[Opening Records to process section]

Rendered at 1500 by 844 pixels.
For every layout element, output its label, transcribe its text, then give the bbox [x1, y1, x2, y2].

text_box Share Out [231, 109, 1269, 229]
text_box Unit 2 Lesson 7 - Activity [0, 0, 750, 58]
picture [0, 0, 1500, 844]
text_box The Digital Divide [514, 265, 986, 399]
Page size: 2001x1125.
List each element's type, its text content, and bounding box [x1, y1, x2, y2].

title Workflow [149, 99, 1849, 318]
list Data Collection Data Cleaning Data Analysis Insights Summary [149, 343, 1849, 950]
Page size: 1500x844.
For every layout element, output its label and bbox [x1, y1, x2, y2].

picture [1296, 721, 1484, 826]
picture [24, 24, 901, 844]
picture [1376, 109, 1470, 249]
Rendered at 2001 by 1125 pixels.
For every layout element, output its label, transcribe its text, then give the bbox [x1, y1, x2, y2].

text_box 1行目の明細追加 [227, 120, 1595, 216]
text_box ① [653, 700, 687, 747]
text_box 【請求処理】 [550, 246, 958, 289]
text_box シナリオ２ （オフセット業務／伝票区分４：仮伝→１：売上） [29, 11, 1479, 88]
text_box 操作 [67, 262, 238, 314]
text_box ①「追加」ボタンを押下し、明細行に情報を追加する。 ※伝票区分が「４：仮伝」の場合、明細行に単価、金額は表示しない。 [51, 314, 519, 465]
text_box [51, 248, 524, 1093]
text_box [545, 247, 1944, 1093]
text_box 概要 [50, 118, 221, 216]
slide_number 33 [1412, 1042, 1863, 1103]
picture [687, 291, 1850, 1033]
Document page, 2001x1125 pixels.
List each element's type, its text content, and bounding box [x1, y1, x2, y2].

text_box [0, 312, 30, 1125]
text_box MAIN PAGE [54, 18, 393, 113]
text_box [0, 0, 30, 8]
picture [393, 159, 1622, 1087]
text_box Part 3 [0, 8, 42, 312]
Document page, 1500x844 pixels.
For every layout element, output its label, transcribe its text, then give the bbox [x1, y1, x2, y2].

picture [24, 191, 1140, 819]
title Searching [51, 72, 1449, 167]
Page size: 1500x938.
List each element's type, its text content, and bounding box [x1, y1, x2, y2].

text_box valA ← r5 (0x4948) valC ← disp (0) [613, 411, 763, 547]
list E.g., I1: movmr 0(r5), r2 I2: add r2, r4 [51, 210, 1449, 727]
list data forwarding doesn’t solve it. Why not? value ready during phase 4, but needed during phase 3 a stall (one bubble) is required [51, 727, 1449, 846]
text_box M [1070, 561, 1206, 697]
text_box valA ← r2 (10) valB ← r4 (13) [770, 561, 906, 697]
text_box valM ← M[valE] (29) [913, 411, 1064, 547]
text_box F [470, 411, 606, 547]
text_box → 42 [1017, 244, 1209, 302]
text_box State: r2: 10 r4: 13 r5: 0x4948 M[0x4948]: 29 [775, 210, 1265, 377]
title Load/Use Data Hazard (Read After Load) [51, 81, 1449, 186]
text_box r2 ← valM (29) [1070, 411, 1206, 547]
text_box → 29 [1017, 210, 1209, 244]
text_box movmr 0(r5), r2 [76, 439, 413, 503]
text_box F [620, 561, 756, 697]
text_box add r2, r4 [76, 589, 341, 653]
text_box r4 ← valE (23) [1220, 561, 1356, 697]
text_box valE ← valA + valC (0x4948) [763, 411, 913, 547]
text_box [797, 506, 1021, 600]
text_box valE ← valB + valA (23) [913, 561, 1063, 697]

[Closing Records to process section]

Required work:
In the data above, repeat exactly each line from the first through the line that contains "Rendered at 2001 by 1125 pixels.", and give nothing else.

Solution to the problem:
Rendered at 1500 by 844 pixels.
For every layout element, output its label, transcribe its text, then give the bbox [x1, y1, x2, y2].

text_box Share Out [231, 109, 1269, 229]
text_box Unit 2 Lesson 7 - Activity [0, 0, 750, 58]
picture [0, 0, 1500, 844]
text_box The Digital Divide [514, 265, 986, 399]
Page size: 2001x1125.
List each element's type, its text content, and bounding box [x1, y1, x2, y2].

title Workflow [149, 99, 1849, 318]
list Data Collection Data Cleaning Data Analysis Insights Summary [149, 343, 1849, 950]
Page size: 1500x844.
For every layout element, output its label and bbox [x1, y1, x2, y2].

picture [1296, 721, 1484, 826]
picture [24, 24, 901, 844]
picture [1376, 109, 1470, 249]
Rendered at 2001 by 1125 pixels.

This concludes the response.